Selected excerpt below:
History vs Trend Charts
How to read short and long chart ranges in TriggerDeck.
TriggerDeck opens numeric charts from supported rows in Problem Details, Items, and chart-backed dashboard widgets. The same range logic applies across those entry points.
Short ranges show more detail
When you focus on recent activity, charts show more granular changes. This helps when you need to see spikes, quick drops, and recovery moments around an alert.
Typical examples:
- recent incident analysis
- validating whether a value just recovered
- comparing raw points around an alert
Long ranges show the bigger picture
For longer windows, charts are intentionally smoother. This keeps the view readable on mobile and helps you spot broader patterns without visual noise.
Typical examples:
- looking at longer uptime or saturation patterns
- checking whether a problem is isolated or recurring
- understanding whether a current alert sits inside a broader trend
Why this matters on iPhone
Mobile charts have tighter screen and performance constraints than desktop dashboards. Showing too much raw detail on every long range would slow navigation and make charts harder to read.
End of Selected excerpt.
Information provided below:
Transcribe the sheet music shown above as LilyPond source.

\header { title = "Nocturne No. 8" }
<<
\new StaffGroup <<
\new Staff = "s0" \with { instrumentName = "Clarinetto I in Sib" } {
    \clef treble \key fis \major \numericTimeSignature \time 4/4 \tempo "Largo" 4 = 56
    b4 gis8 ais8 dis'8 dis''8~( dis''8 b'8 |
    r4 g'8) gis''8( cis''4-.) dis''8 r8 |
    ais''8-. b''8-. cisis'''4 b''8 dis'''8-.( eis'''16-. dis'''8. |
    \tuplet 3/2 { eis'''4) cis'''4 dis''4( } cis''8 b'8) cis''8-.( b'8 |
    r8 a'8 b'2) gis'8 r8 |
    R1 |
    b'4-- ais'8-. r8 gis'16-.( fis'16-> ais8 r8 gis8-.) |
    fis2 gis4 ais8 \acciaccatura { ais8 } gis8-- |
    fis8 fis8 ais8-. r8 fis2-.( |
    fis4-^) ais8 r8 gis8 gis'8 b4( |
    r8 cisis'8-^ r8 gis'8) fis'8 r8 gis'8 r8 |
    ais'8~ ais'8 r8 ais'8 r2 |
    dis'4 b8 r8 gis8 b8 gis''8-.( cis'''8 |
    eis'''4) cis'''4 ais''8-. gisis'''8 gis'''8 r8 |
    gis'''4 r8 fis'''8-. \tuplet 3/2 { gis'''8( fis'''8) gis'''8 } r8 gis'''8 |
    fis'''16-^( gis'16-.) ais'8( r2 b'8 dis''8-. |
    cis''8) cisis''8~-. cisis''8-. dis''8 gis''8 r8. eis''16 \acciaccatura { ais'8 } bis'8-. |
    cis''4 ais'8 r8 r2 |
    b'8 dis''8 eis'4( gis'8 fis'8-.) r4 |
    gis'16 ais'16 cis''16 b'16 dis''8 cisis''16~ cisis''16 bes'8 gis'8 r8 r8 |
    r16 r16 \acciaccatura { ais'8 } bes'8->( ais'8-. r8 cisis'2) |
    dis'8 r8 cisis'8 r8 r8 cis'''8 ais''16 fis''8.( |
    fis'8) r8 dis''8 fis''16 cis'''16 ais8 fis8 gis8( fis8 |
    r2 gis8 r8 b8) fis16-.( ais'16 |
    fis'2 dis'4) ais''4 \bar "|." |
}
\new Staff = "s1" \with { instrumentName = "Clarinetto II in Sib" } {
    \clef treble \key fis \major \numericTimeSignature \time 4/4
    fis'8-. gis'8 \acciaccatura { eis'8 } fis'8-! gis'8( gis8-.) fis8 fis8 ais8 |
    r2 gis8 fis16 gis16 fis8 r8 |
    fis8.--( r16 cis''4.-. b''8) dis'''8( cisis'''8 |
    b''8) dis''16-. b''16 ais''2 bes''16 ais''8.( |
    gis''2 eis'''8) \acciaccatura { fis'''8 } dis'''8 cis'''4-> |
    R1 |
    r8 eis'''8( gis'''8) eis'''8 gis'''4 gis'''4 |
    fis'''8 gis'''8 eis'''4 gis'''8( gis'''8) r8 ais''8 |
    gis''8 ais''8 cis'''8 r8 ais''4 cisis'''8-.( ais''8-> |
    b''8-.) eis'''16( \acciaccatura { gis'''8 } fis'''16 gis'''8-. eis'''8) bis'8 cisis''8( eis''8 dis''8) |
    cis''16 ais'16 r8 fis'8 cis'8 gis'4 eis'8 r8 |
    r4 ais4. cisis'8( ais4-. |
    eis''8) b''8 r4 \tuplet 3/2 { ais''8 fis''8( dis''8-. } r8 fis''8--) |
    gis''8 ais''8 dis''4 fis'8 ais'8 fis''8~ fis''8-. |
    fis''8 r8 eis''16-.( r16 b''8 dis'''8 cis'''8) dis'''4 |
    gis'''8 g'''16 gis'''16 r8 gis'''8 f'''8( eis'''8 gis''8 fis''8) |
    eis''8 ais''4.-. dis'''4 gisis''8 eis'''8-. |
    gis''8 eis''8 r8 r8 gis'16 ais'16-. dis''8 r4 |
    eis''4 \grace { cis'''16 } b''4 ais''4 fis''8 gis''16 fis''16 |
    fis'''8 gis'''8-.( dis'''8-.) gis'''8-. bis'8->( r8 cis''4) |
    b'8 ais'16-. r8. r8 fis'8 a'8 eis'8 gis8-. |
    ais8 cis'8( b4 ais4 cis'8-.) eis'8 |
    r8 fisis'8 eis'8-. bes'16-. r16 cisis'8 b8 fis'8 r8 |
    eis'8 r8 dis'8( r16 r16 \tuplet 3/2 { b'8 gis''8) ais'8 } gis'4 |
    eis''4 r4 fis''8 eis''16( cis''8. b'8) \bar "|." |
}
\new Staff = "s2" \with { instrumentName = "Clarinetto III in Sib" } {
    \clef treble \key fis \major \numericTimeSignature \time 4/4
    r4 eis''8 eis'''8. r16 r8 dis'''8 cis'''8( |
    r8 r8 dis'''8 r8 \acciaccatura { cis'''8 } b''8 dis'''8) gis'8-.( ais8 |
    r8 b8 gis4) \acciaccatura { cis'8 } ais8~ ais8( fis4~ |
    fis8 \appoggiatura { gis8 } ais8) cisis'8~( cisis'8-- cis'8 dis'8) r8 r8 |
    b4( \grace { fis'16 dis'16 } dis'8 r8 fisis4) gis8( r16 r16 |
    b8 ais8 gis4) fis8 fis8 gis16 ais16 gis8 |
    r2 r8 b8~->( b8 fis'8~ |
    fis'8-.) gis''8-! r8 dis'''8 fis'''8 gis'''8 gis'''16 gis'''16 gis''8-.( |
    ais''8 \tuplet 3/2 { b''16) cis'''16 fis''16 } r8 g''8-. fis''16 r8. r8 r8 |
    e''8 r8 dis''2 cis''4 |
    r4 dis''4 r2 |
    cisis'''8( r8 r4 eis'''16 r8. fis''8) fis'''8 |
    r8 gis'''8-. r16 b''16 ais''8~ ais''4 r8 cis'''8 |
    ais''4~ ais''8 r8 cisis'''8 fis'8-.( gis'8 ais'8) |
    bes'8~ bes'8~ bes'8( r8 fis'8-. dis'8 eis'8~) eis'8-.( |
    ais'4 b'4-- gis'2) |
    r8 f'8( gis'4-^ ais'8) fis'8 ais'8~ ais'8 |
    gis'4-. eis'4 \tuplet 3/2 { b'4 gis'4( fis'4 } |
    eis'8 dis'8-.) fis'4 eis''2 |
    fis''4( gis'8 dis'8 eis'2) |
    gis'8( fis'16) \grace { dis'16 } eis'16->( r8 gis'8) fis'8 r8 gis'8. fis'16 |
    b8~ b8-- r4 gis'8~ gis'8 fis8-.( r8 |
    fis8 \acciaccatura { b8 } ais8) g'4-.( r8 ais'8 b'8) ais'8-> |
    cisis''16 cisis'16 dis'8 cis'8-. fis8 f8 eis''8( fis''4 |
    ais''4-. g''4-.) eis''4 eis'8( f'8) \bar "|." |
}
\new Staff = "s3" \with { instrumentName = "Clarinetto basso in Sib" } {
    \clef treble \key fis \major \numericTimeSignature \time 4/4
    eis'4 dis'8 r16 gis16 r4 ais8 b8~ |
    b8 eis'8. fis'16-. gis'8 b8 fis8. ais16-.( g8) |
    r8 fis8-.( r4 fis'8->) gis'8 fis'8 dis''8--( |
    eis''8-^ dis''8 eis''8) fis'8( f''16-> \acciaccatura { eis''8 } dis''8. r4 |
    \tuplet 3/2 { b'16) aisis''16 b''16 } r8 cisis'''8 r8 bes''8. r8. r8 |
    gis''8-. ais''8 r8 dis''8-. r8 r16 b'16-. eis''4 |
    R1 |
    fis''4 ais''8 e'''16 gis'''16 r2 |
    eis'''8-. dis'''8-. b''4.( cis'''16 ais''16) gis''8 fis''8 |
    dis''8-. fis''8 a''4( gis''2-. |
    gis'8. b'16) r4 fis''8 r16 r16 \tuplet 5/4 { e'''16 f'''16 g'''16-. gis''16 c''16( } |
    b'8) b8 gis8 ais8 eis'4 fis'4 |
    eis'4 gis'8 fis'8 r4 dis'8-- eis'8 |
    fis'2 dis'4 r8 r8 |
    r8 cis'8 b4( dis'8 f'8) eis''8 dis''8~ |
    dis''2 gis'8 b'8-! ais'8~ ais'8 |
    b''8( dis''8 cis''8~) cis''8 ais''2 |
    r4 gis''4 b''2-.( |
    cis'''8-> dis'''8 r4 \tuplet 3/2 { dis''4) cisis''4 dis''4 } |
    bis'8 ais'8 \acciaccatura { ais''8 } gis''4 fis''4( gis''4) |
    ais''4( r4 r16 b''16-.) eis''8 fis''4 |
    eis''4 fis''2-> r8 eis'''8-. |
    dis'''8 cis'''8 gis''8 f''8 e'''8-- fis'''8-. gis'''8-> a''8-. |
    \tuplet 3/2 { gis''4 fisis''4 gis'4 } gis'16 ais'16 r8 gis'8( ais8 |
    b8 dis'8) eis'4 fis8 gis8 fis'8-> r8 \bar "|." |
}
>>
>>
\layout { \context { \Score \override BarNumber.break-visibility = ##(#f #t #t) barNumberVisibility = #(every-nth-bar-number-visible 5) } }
End of Information provided.
Work request: According to the text on history and trend charts, from which places does TriggerDeck open numeric charts?

Solution for this task: From supported rows in Problem Details, Items, and chart-backed dashboard widgets.